I am leaving soon, moving on to another place and another space. As in most things, it is difficult for me to commemorate what exactly needs to be commemorated. It is tricky for me to recognize the value and the sentiment of a season, of a life. But this place, this unique and tiny world called East Texas, well, it has witnessed my transition from a child to an adult. It has seen me at my worst and it has celebrated me at my best. Over and over and over again.

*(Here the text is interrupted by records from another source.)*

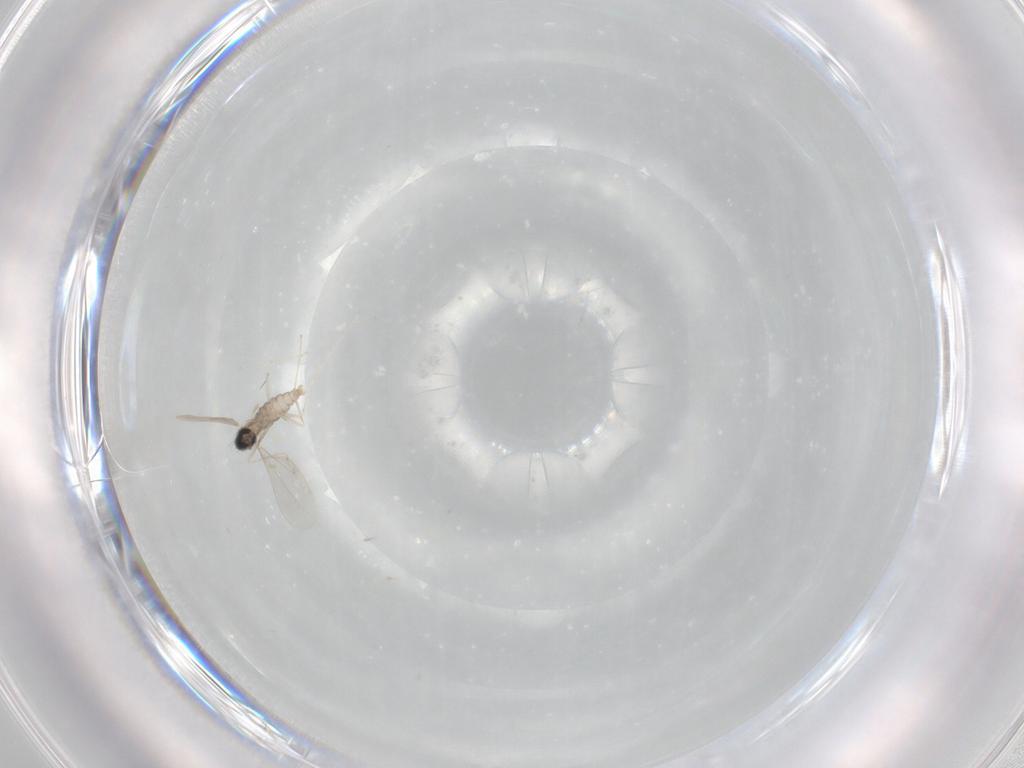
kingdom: Animalia
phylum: Arthropoda
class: Insecta
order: Diptera
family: Cecidomyiidae
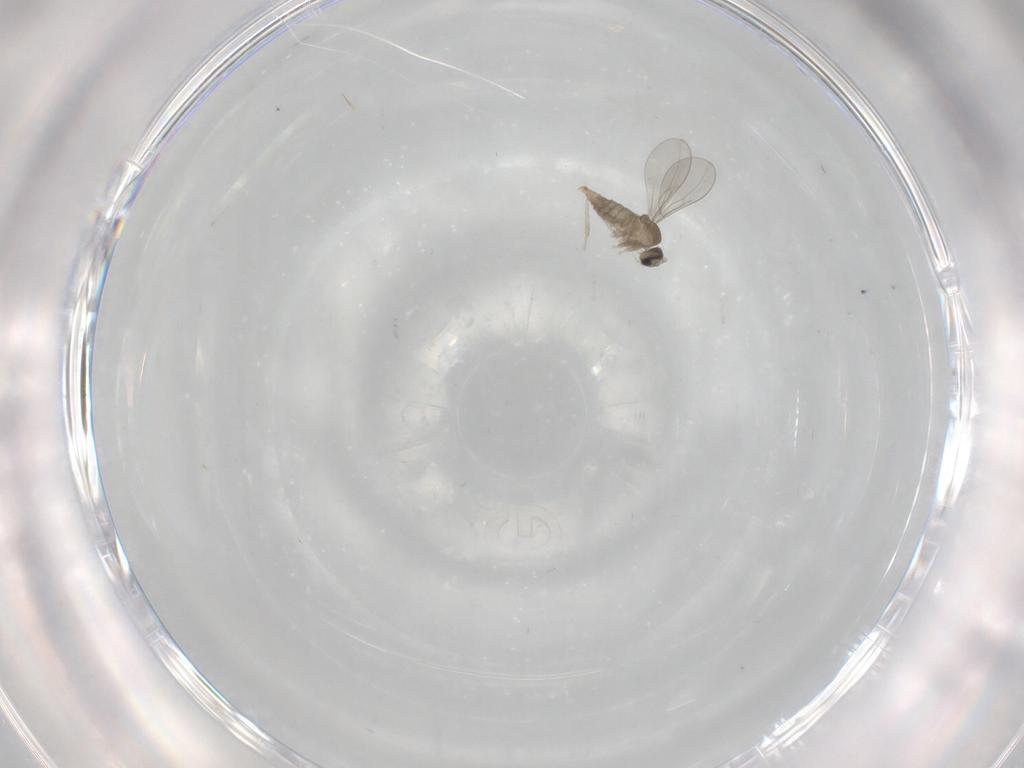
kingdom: Animalia
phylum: Arthropoda
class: Insecta
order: Diptera
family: Cecidomyiidae
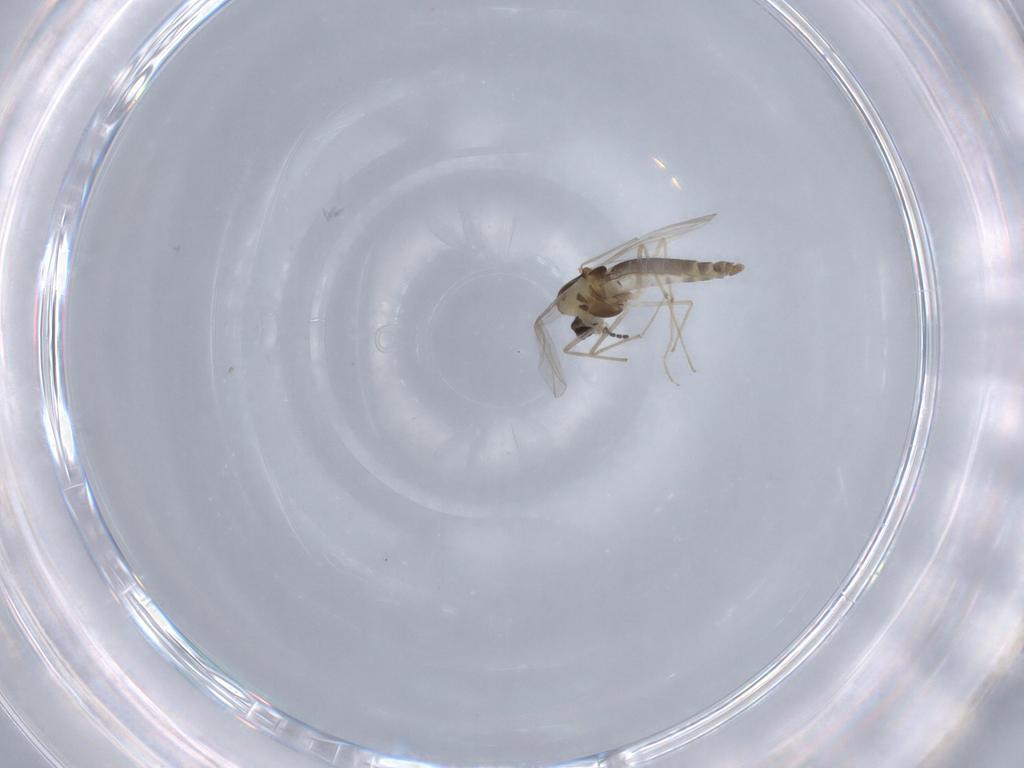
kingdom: Animalia
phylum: Arthropoda
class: Insecta
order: Diptera
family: Chironomidae
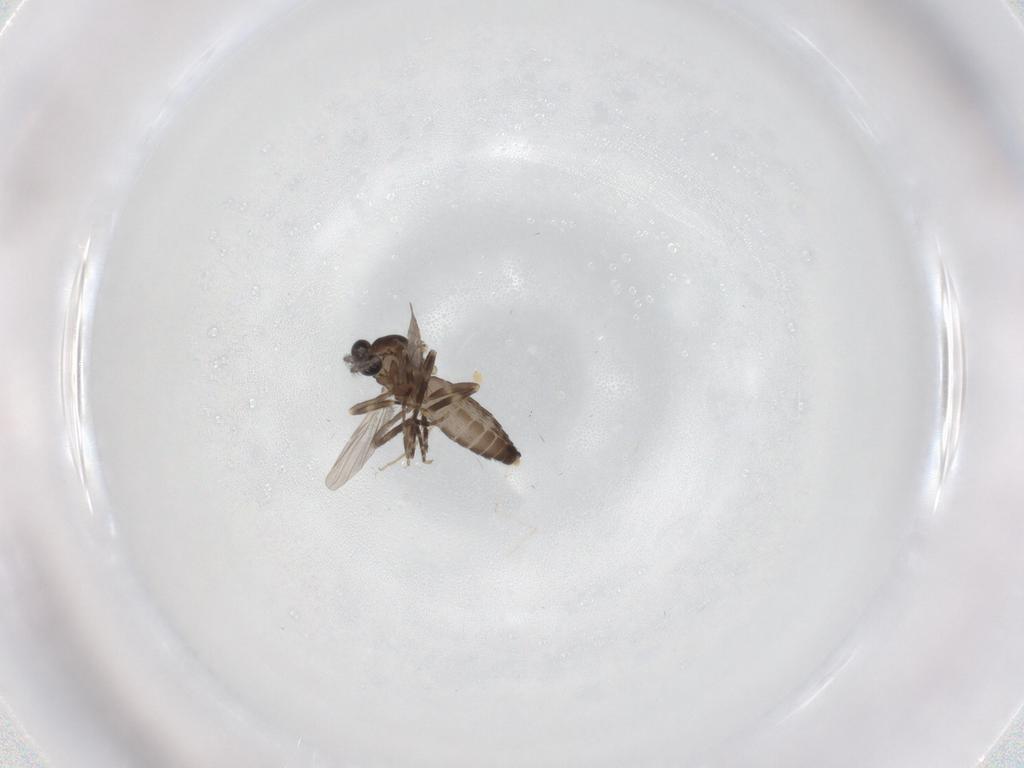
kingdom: Animalia
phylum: Arthropoda
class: Insecta
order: Diptera
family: Ceratopogonidae
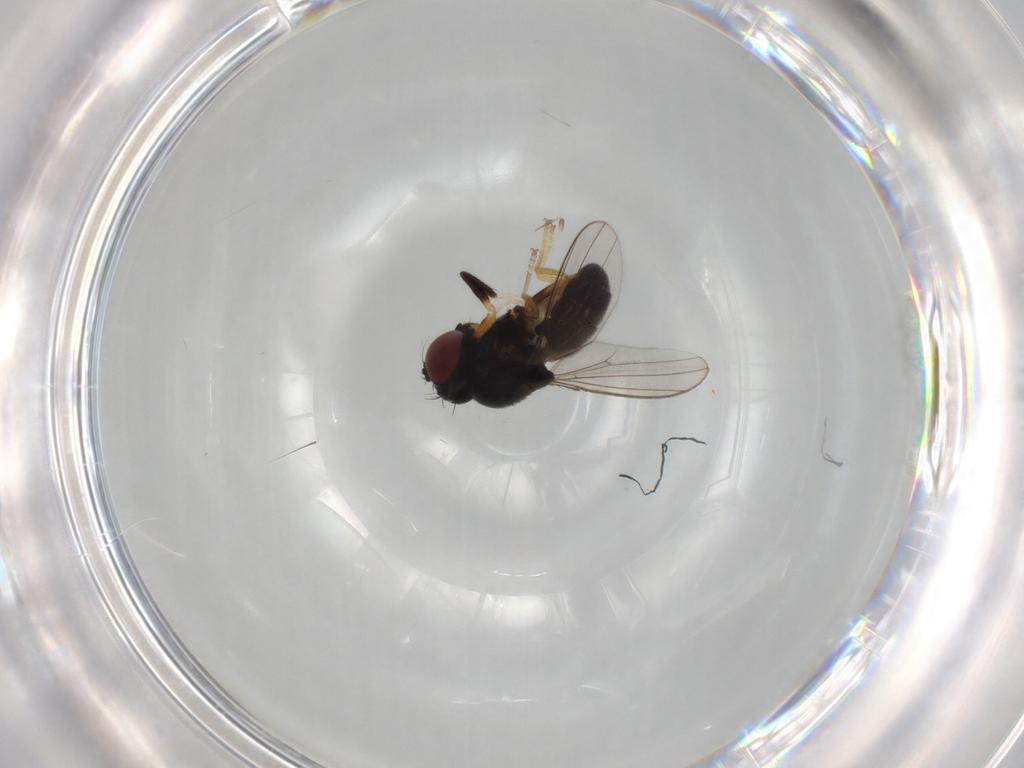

I moved here because I felt that I didn’t know what else to do. I had an opportunity and I was in love and I was scared of going too far away. I thought I would stay six months.

I stayed eight years.

Life is not always funny, as they say. Often it is wonderful and heart-wrenching and confusing, all in the same breath. My time in this town has brought the sweetest of friends and the oddest of jobs. I dressed up as a pioneer for a paycheck. I hiked up mountains and hauled truckloads of kayaks and tried my hardest to patiently love on teenagers. I traveled to Africa. And then to graduate school. I slung coffee and pastries for far too long. I tutored. I studied. I graduated. Friends moved away, got married, had babies. But I stayed, in my small white house, my dog by my side. I found myself asking why I was here, why I was still here (and still here and still here?) And then I began working with students who required a lot of extra attention and care. I fell in love with them, and with their small town. I fell in love because these students, these often frustrating and oppositional and big-hearted students, well, they humbly reminded me that we all require a lot of extra attention and care.

And that’s just what they gave me.

I have been quietly sad for a very long time. But this place has given me the platform and the peace to endure myself. It has been patient. It has been nurturing. And it has provided the tools for me to grow stronger and feel better.

So, away I will go. In three short weeks I will pack up and move to a new place where I really don’t know very many people. I will begin a job in which I feel thrilled and terrified and blessed to call my own. I will leave my home and a history that I never thought would take root in this place. But truly, I am so thankful that it did.

Thank you to each of you who has loved me well in this part of the world. Thank you for your kindness and your wisdom. Thank you for your humor and your generosity.

And thank you for helping me to grow into the woman I was meant to become.

East Texas, my door is forever open.